Novel findings about neovessel formation

Peer-Reviewed Publication

Swedish Research Council

The formation of blood vessels is a normal process during embryogenesis and wound healing. But there is also an unwanted formation of blood vessels, in tumors, for example, or in retinopathy, an eye disease that affects many diabetics. Researcher Mattias Belting at Lund University, together with an American research team at The Scripps Research Institute, has uncovered previously unknown mechanisms behind the generation of blood vessels that may pave the way for new drugs in the future.

The main role in the new findings is played by a protein called tissue factor. This factor turns out to have both a stimulatory function and an inhibitory function in the generation of blood vessels. Normally these two functions neutralize each other, but in diseases like retinopathy - where unwanted blood vessels grow into the retina - this balance is disturbed. The research team shows this in an article in the May issue of Nature Medicine.

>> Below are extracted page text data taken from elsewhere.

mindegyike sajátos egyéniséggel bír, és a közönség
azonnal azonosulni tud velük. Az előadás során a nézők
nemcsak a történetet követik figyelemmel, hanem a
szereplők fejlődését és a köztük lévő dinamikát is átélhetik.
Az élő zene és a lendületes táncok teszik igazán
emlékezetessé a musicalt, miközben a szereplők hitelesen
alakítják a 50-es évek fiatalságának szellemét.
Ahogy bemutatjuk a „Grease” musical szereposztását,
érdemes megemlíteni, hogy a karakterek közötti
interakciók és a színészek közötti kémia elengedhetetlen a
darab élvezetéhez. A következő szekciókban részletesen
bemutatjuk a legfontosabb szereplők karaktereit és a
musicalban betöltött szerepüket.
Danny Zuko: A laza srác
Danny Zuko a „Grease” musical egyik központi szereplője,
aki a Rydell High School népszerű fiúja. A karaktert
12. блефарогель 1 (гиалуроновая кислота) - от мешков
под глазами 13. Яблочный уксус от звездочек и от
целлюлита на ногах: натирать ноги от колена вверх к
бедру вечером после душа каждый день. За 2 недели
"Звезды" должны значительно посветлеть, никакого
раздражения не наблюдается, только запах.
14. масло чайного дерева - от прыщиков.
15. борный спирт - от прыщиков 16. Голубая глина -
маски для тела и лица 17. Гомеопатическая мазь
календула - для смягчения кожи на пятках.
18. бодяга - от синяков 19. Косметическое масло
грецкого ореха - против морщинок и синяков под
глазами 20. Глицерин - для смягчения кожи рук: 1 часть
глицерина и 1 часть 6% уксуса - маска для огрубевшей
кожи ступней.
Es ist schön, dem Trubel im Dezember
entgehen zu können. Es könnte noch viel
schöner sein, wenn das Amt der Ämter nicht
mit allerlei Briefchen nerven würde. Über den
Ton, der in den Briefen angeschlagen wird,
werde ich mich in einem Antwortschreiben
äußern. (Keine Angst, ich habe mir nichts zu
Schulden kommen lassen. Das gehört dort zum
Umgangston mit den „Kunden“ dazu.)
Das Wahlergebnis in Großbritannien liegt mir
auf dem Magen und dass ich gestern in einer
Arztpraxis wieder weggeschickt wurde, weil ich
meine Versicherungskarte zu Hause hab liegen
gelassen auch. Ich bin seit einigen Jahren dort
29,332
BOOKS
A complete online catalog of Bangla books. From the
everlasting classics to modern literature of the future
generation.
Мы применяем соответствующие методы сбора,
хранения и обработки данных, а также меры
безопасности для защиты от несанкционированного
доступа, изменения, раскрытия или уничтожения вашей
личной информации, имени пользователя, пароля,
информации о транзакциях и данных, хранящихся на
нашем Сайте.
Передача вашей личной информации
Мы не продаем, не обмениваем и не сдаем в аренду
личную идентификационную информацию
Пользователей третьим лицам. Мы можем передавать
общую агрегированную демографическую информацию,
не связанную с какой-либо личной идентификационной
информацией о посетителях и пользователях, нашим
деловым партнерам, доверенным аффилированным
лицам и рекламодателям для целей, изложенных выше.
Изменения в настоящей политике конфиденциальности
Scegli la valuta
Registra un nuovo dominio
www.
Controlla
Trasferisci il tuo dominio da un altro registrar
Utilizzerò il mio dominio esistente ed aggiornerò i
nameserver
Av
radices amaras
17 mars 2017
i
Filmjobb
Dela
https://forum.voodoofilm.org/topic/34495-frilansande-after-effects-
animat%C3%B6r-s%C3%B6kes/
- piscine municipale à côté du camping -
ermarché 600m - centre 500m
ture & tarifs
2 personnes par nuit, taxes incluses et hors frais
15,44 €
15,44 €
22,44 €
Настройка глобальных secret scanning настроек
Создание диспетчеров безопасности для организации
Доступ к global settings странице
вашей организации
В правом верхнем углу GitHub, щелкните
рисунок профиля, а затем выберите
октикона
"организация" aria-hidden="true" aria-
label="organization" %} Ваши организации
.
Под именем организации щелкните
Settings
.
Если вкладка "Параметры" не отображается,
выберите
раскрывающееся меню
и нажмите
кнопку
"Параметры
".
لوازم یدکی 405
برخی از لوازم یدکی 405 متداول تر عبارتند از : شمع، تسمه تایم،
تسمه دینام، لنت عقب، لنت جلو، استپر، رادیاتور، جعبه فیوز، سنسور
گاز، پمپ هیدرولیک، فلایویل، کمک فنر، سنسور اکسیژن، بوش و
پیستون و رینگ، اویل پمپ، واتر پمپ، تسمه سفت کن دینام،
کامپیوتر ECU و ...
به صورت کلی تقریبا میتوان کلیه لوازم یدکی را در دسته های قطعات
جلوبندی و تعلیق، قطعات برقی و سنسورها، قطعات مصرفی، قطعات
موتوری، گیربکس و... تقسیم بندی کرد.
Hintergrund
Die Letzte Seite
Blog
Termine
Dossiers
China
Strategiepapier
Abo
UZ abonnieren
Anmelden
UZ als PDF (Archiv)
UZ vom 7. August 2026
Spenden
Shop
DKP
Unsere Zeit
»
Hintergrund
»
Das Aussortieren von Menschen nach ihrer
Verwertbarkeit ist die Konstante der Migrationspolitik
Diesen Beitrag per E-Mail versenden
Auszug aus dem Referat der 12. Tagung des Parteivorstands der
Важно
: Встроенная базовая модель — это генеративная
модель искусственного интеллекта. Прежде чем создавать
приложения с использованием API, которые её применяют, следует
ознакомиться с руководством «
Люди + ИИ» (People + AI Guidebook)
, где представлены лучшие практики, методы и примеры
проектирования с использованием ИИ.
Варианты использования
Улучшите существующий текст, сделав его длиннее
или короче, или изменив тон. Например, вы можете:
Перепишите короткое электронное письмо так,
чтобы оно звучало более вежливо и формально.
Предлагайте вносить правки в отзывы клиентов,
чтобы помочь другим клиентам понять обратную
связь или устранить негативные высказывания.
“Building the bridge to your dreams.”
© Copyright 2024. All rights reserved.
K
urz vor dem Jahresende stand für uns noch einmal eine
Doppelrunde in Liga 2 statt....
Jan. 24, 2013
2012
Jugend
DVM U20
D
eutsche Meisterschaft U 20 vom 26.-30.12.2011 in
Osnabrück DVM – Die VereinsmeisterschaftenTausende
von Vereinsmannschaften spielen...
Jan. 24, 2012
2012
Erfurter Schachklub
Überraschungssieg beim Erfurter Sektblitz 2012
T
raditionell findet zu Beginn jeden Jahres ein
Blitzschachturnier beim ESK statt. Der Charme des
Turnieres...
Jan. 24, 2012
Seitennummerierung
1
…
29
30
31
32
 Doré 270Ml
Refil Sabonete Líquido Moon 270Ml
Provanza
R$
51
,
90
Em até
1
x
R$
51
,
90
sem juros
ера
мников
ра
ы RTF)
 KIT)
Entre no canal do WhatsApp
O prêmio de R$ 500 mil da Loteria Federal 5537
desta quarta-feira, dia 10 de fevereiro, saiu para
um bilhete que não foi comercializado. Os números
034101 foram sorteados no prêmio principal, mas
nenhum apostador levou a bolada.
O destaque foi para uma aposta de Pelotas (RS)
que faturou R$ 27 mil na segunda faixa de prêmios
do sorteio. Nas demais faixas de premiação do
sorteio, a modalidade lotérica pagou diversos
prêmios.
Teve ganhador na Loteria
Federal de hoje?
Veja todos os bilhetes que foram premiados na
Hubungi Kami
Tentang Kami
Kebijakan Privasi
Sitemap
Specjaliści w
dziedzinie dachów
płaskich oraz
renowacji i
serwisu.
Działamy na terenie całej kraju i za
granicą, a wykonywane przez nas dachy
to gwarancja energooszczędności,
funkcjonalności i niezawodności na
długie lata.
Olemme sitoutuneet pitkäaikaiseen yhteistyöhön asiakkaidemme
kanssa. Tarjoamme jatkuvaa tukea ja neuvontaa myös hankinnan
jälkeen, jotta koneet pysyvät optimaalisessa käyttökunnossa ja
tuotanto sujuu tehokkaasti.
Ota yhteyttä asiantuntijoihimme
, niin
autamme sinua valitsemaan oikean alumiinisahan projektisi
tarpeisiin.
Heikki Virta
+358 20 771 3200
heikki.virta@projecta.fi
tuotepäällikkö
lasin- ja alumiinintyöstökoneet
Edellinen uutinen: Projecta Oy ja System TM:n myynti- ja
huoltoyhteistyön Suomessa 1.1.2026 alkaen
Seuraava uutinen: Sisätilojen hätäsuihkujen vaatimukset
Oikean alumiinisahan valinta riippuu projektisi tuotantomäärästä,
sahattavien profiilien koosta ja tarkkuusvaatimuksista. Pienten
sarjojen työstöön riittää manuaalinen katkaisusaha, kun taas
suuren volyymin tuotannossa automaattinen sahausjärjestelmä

Tissue factor is found in the cell walls of endothelial cells that line the lumenal side of blood vessels. The part of the tissue factor that faces the cell exterior sends signals, in combination with a certain so-called coagulation factor, to activate blood vessel cells to generate new vessel structures. The part of the tissue factor that resides on the inside of cells sends opposing signals that inhibit cell activation.

The group has unraveled these mechanisms by using several methods. For one thing, they have managed to generate transgenic mice that lack either the inhibitory mechanism, the stimulatory mechanism, or both. The results turned out accordingly: in mice without the inhibitory mechanism, for example, they have observed abnormally rapid growth of blood vessels in the retina and in tumors.

Another discovery reported in the article involves pathologically altered blood vessels from deceased patients with diabetes retinopathy. In these vessels it could be seen that the stimulatory mechanism had been activated, whereas the inhibitory part of tissue factor had an altered structure indicating that this mechanism had been turned off. These changes may have been responsible for the occurrence of blood-vessel abnormalities associated with diabetic retinopathy.

We are now looking for substances that can attenuate these altered structures in tissue factor, says Mattias Belting. He performed his studies during his stay at the prestigious Scripps Research Institute in San Diego, and is currently heading a research team at Lund University.

Tissue factor has been known to play a major role in triggering the coagulation of blood. These new discoveries show that it is also important in the generation of new blood vessels, i.e. angiogenesis. Medication to inhibit angiogenesis is now seen as a possible way of starving cancer tumors and perhaps fatty tissue in extremely obese individuals. In other words, there are myriad avenues of research that could lead to new treatments and drugs.